Walking from the pavement into a random front yard, I pointed out the sight that caught my eye as I inadvertently drove by.
Do you see what I saw? A big blow-up Santa laid flattened on a bush. The happy air which filled him full was mysteriously gone. Peaceful joy escaped somehow. Evaporating into thin air, his insides were emptied out, exhausted.
I thought back on the sagging Santa as I waited for the train. How had the happy air filling me full be mysteriously gone? My peaceful joy from earlier in the day had somehow escaped, evaporated. My insides were empty and exhausted as light drained into night.
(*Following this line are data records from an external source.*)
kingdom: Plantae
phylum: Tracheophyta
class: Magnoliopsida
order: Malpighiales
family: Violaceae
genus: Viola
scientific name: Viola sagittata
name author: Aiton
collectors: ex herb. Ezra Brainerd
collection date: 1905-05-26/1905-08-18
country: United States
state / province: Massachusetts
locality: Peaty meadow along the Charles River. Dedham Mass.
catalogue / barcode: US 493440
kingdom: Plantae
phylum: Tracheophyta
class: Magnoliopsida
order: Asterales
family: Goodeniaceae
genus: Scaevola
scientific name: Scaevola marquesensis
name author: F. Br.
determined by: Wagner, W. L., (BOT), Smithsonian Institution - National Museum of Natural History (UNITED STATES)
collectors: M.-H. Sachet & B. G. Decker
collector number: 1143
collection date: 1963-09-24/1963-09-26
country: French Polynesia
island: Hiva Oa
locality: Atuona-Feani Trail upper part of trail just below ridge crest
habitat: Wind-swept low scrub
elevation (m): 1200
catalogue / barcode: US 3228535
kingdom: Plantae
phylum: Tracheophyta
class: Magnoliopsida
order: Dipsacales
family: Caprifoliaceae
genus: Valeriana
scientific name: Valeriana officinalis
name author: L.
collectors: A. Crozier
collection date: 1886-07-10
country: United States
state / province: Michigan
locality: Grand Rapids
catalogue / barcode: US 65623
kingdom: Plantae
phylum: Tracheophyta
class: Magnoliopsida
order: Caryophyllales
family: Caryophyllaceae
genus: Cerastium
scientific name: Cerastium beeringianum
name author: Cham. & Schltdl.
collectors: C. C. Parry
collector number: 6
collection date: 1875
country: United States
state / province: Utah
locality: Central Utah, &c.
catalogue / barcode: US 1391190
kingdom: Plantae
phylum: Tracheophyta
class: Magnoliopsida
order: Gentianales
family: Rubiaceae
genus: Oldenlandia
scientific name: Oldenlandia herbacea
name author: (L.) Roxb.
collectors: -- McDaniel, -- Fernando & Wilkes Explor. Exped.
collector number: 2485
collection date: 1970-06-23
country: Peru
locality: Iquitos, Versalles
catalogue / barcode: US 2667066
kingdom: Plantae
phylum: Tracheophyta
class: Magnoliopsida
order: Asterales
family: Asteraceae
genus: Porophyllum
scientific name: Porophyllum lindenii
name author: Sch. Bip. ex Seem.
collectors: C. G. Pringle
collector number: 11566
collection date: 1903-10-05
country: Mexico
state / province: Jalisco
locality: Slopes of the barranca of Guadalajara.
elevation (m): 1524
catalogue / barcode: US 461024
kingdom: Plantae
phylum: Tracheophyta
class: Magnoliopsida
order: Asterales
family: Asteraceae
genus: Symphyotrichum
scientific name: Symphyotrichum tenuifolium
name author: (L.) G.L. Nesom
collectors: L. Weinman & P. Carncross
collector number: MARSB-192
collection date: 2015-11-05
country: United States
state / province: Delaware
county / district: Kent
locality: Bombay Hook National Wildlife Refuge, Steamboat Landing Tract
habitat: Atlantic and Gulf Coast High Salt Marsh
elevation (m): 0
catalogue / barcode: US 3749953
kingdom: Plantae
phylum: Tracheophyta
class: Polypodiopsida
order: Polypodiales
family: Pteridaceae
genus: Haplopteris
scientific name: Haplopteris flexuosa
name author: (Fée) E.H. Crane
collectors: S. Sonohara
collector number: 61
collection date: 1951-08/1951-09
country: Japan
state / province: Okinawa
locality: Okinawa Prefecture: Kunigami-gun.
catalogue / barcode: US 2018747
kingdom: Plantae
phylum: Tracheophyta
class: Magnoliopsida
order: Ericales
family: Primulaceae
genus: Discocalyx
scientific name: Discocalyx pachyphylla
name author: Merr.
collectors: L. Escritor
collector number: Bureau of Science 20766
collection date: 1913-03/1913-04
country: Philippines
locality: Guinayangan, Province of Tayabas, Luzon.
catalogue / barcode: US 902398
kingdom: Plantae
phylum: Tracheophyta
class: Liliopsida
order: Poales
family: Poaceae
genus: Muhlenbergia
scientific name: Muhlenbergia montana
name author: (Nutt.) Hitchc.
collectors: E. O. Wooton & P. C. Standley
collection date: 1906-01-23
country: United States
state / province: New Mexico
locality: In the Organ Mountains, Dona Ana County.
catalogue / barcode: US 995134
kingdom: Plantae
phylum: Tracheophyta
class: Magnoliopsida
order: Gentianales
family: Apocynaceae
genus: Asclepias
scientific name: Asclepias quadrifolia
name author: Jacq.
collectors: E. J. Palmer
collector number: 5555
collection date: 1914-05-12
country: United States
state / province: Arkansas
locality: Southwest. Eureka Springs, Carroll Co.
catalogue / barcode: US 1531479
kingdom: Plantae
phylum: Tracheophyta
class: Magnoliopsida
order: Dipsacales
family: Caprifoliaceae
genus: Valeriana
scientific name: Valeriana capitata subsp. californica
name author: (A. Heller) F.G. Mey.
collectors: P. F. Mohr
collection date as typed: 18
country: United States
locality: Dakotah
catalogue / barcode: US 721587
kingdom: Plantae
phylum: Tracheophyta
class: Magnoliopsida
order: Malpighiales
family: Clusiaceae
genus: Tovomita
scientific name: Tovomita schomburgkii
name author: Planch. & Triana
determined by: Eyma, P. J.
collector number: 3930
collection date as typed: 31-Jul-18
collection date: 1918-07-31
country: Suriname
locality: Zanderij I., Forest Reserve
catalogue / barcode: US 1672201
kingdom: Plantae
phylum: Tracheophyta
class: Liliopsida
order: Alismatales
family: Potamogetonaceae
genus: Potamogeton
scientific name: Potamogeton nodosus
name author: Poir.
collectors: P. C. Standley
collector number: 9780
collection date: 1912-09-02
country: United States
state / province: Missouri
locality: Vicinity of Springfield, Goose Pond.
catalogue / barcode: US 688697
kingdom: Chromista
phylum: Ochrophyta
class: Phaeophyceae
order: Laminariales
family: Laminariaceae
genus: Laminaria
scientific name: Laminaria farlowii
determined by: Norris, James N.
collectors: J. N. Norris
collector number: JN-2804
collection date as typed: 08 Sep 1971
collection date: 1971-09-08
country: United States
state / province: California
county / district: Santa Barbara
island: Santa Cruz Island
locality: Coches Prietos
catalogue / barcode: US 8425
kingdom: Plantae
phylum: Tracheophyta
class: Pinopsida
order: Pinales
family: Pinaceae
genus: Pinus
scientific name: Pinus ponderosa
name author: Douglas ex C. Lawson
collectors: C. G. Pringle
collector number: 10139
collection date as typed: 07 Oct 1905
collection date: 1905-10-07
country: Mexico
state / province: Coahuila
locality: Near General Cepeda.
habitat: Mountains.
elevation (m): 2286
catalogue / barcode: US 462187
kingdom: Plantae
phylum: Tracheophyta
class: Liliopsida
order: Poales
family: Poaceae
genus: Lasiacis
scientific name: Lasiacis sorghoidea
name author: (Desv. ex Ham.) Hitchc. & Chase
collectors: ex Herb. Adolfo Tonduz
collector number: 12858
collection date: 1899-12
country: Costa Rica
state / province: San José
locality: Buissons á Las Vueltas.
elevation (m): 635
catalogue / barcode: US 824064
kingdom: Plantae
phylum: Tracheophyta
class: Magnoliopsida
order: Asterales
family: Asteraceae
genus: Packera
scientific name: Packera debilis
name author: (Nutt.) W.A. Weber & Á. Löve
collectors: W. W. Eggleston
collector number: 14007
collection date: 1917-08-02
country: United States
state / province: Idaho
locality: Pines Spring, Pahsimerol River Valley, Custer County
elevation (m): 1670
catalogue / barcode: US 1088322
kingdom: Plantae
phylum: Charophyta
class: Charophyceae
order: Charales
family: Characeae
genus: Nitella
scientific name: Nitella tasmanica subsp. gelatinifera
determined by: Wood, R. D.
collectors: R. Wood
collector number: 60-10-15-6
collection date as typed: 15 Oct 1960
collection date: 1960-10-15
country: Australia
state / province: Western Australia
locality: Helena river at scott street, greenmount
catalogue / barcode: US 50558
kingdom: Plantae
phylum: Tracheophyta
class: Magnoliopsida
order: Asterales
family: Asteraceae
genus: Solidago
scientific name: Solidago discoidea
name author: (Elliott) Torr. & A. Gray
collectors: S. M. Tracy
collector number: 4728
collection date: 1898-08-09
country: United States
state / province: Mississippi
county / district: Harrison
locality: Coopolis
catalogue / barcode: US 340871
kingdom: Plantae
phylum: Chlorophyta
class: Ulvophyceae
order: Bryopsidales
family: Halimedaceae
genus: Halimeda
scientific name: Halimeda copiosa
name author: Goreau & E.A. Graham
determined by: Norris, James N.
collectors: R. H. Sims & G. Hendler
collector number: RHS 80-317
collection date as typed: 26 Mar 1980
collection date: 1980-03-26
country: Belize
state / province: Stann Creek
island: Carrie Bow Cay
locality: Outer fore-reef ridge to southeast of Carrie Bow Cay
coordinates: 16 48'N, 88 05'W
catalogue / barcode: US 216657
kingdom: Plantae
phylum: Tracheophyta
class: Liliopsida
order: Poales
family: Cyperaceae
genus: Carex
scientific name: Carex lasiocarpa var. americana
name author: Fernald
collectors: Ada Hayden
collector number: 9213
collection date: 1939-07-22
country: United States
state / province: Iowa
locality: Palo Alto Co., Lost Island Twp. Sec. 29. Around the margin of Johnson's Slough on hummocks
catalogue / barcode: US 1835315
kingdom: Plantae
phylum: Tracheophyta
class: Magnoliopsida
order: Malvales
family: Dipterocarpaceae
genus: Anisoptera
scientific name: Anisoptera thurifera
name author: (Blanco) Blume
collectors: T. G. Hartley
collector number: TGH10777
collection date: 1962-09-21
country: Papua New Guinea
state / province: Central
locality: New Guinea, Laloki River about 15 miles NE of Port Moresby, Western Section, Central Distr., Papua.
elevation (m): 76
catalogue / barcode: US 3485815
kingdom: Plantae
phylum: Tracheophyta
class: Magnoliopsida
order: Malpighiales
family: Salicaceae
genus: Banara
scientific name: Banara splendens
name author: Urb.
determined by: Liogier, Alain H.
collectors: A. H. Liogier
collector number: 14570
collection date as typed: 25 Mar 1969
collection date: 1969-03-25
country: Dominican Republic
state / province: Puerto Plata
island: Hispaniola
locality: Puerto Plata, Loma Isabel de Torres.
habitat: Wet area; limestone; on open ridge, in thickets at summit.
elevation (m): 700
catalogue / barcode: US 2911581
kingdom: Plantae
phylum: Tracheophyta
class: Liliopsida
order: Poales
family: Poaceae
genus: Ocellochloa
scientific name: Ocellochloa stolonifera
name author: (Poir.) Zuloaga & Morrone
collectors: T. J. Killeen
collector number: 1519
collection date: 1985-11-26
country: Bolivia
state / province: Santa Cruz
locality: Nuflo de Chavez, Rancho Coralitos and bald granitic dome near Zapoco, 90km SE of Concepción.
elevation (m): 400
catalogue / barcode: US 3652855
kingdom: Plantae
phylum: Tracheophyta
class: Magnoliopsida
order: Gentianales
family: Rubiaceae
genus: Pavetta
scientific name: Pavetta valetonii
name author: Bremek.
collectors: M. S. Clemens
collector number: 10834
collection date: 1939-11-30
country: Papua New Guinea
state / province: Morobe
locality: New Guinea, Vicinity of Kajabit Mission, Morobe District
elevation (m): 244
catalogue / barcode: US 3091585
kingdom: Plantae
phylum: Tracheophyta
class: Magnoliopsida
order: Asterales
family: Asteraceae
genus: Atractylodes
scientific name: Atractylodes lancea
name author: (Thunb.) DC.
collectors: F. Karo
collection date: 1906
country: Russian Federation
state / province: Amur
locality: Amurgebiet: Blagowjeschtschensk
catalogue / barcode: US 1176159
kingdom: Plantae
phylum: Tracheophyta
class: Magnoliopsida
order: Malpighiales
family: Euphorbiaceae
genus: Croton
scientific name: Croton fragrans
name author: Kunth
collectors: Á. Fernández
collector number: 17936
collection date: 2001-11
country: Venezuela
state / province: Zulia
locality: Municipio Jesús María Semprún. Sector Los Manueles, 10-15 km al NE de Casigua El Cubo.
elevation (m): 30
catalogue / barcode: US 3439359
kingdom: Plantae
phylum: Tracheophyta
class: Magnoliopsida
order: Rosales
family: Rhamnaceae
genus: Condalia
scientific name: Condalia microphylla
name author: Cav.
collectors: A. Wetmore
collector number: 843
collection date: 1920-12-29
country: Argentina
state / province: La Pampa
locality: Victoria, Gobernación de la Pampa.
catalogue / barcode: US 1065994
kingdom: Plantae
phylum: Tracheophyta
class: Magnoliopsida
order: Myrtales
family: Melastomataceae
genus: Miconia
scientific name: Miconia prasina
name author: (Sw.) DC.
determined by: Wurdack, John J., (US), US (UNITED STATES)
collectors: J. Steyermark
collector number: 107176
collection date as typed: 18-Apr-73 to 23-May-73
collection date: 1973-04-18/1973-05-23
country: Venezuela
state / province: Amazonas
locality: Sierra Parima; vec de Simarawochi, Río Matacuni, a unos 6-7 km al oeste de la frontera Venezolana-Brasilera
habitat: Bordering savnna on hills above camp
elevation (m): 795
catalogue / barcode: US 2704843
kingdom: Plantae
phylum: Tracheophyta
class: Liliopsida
Our human emotions and our level of energy come and go, ebb and flow, puff up big and drain really low. In contrast to the slumping Santa and our fickle feelings, Jesus Christ is [eternally changeless, always] the same yesterday and today and forever (Hebrew 13:8, AMP).
Don’t fret or worry. Instead of worrying, pray. Let petitions and praises shape your worries into prayers, letting God know your concerns. Before you know it, a sense of God’s wholeness, everything coming together for good, will come and settle you down. It’s wonderful what happens when Christ displaces worry at the center of your life (Philippians 4:6-7, MSG).
As we shape our worries into prayers, the breath of God settles us down. Wonderful things happen when our worries drain out into the loving care of our eternal God. The power of the living Christ rises up and expands out, filling full our innermost being.